The psychology of a mass panic buying event has always been interesting to me for some reason… that and I’m waiting the market to die down a bit for my own AR-15 so the pricing trends are of particular interest to me. I decided to track the new in box prices of three popular AR-15s since when the Sandy Hook School shooting happened. For each week starting 11/30/2012, I found the highest and lowest price for an auction that actually sold. The prices are for the week following the date of the data points on the graphs (the 11/30 data point covers prices from 11/30-12/6 for example)

I chose to track three guns: The Colt LE6920, the Bushmaster XM-15 Magpul Edition, and the DPMS Oracle. I chose these guns because they are popular and are spread across the spectrum from premium to budget. They were also easy to search for and return results mostly of comparable guns. Filtering which auctions were apples to apples comparisons was sometimes a challenge since some sellers would throw in accessories and there were often subtle changes in features/colors between the guns in different auctions. I tended to be a little more selective for the low end of the pricing, filtering out auctions that deviated too much in features/accessories, but was more lax in the upper end just to show some of the wilder price flucuations.

There were some interesting things I noticed that may not be obvious from the graphs alone. [CLICK HERE FOR THE OTHER GRAPHS]

  • There was about a 3-7 day lag after Sandy Hook. The movement in price was almost immediately noticeable (more accurately, the ratio of existing auctions that closed with a sale increased immediately), but full out panic mode didn’t really start until a week or so. The peak was generally the first week of 2013.

  • Prices spiked again after the recommendations of the Biden Gun Violence Task Force were released on 1/17/2013. Things were starting to calm down before that, where sellers were starting to find the top of the market again and where those top price auctions were not meeting their reserve or even getting an opening bid (Previously, almost every single auction resulted in a sale. The only exceptions seemed to be when auctions were closed early, presumably since the gun sold locally)

  • The price increase was expected, but the variation was just insane. During the first couple of weeks, basically no one knew the value of anything and it was oviously apparent. You had sellers a little slow to adapt offering Buy-it-now prices at what I’m sure they thought was a really healthy mark-up next to penny auctions that got bid up in some cases thousands of dollars higher. On the tail end you also had people impulse buying at ridiculous prices while the majority of other auctions at the time were closing at much lower prices. Those who did their homework definitely made out ahead and those who didn’t were liable to get burned badly.

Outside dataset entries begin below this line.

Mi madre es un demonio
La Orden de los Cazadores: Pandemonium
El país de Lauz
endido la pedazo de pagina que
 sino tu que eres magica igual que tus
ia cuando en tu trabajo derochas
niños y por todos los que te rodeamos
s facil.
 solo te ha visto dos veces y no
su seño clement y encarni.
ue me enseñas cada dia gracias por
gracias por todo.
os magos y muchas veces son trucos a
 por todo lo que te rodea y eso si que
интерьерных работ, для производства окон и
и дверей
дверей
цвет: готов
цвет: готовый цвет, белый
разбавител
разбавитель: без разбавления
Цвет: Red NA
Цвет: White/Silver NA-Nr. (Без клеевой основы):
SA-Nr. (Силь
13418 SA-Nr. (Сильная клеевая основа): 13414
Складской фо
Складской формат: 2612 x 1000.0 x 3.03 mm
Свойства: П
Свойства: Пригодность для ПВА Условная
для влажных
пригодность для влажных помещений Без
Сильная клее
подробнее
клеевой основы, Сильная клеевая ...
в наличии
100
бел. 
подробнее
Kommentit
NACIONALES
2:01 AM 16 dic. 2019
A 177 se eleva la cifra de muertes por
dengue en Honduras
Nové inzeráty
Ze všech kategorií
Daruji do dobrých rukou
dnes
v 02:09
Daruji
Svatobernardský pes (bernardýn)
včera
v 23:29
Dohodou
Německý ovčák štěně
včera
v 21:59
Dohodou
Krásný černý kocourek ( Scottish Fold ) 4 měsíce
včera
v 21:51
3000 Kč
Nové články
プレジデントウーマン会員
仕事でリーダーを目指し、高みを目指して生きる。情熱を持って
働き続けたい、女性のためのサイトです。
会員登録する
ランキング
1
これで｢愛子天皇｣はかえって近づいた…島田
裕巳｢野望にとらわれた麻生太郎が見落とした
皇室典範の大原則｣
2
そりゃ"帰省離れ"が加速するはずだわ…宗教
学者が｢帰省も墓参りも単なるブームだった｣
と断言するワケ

  • There was a noticeable drop in volume in early January. The last two weeks have seen a recovery from that. Hopefully supply is at least stabilizing. There are now more and more auctions, and the prices are starting to stabilize as auctions are coalescing around a consistent threshold buyers are willing to pay. I’m also seeing a more normal ratio of auctions sold vs auctions unsold (about 3:1 unsold by my quick and dirty estimate), indicating sellers are indeed finding that threshold. You still see the occasional flier auction with a high starting bid, and sometimes they’re still finding a sucker to pay that price, but it’s much more rare.

  • On an interesting side note, there was one guy asking $5000 for a special serial number colt LE6920 before the panic started. As far as I can tell, he seems to be the only seller not to sell his gun eventually through this panic cycle.